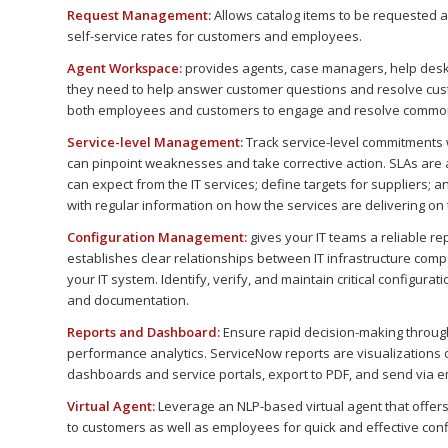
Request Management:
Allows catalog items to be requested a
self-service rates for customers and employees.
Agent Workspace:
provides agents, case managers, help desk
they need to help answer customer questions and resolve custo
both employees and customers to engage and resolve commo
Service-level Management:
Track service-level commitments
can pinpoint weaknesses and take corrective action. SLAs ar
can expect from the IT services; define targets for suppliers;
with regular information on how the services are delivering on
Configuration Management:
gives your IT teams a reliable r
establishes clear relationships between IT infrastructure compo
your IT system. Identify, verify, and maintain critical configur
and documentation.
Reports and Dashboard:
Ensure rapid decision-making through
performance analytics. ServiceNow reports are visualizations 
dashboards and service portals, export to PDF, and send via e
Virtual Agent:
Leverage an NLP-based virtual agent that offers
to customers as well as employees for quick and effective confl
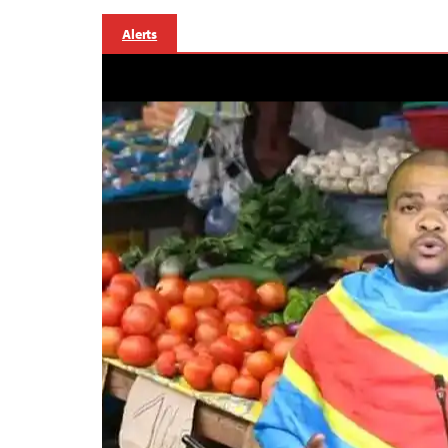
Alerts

==============================

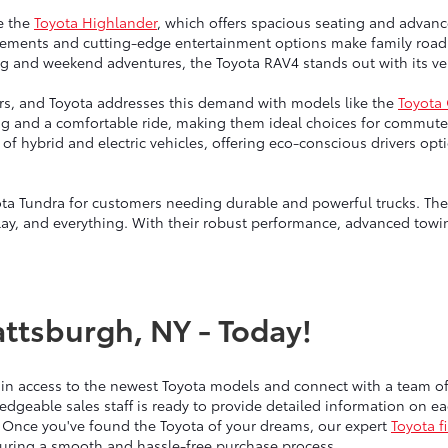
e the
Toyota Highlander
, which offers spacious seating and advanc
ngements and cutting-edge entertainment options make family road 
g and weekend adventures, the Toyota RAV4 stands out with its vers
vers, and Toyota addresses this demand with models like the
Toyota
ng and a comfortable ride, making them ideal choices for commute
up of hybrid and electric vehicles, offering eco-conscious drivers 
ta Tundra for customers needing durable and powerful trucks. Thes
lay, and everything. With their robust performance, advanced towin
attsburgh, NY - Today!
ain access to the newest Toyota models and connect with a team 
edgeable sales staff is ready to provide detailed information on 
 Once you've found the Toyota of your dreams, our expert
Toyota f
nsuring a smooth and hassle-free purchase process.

==============================

Task to carry out:
All that is needed is the exact run of lines above from the line containing "ta Tundra for" through the line containing "nsuring a smooth", both of them included.

Exercise output:
ta Tundra for customers needing durable and powerful trucks. Thes
lay, and everything. With their robust performance, advanced towin
attsburgh, NY - Today!
ain access to the newest Toyota models and connect with a team 
edgeable sales staff is ready to provide detailed information on 
 Once you've found the Toyota of your dreams, our expert
Toyota f
nsuring a smooth and hassle-free purchase process.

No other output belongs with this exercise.